## Extract

- - - -

A Pulitzer Prize-winning arcitecture critic takes a fascinating behind-the-scenes look at an American pioneer - his art, his craft, and his life.

From the way we build to the way we live, Frank Lloyd Wright's influence on American architecture is visible all around us. Now, Ada Louise Huxtable, the Pulitzer Prize-winning architecture writer for The Wall Street Journal - and chief architecture critic for The New York Times for nearly twenty years - offers an outstanding look at the architect and the man. She explores the sources of his tumultuous and troubled life and his long career as master builder as well as his search for lasting, true love. Along the way, Huxtable introduces readers to Wright's masterpieces: Taliesin, rebuilt after tragedy and murder; the Imperial Hotel, one of the few structures left standing after Japan's catastrophic 1923 earthquake; and tranquil Fallingwater, to which millions have traveled to experience its quiet grace. Through the journey, Huxtable takes us not only into the mind of the man who drew the blueprints, but also into the very heart of the medium, which he changed forever. A story of great triumph and heartbreak, Frank Lloyd Wright is, like Wright's own creations, an expertly wrought tribute to a man whose genius lives on in the very landscape of American architecture.

- - - -

## Dataset entries
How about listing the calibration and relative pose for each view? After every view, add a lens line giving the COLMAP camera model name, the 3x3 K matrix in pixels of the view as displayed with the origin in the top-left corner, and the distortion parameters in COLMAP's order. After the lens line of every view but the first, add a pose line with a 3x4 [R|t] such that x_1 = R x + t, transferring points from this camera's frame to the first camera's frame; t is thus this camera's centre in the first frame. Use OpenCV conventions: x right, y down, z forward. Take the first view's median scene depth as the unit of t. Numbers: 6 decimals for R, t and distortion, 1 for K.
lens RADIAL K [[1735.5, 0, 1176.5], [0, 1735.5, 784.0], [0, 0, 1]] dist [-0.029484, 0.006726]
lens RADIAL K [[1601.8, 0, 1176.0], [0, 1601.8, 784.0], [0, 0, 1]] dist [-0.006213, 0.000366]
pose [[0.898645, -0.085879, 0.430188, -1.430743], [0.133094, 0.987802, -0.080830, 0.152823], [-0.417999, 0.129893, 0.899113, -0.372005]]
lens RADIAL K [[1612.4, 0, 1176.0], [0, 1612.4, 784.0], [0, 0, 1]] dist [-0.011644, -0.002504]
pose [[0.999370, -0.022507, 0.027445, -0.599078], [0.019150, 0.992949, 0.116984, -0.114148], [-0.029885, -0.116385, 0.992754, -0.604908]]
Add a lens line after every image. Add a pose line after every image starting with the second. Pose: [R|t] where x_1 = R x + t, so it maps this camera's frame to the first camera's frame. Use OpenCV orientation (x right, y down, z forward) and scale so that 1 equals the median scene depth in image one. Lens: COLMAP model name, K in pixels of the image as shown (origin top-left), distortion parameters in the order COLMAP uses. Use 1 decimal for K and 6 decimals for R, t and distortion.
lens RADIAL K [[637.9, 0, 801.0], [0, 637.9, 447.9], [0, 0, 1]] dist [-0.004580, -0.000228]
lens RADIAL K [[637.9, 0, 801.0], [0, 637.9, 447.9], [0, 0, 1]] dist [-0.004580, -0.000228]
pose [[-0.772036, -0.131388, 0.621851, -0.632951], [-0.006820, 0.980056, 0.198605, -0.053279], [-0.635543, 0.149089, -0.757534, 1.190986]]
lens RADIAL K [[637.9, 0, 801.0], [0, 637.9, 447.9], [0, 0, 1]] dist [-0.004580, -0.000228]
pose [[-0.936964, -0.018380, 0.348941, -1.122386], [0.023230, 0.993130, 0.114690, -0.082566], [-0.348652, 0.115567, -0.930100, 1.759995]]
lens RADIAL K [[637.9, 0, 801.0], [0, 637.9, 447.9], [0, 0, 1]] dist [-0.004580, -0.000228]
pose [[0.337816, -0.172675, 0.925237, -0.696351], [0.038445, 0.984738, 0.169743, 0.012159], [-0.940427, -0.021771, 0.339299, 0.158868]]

- - - -

## Requirement A
Rewrite the paragraph of the Frank Lloyd Wright book description that begins "From the way we build" as a short bulleted list that keeps its main facts.
## Requirement B
Answer these questions using the Frank Lloyd Wright book description.
(i) What prize has the critic who wrote the book won?
(ii) Which of Wright's buildings was one of the few left standing after Japan's 1923 earthquake?
(iii) For about how long was Huxtable chief architecture critic for The New York Times?
The entries have nothing to do with what is asked here.

## Result A
- Frank Lloyd Wright's influence on American architecture is visible everywhere, from how we build to how we live.
- Ada Louise Huxtable, a Pulitzer Prize-winning architecture writer for The Wall Street Journal, was chief architecture critic for The New York Times for nearly twenty years.
- She examines Wright as both architect and man: the sources of his tumultuous life, his long career as a master builder, and his search for lasting love.
- She presents his masterpieces:
  - Taliesin, rebuilt after tragedy and murder
  - The Imperial Hotel, one of the few structures left standing after Japan's 1923 earthquake
  - Fallingwater, visited by millions
- The book explores both Wright's mind and the medium he changed forever.
- It is a story of triumph and heartbreak and a tribute to Wright's lasting genius.

## Result B
(i) The Pulitzer Prize.
(ii) The Imperial Hotel.
(iii) Nearly twenty years.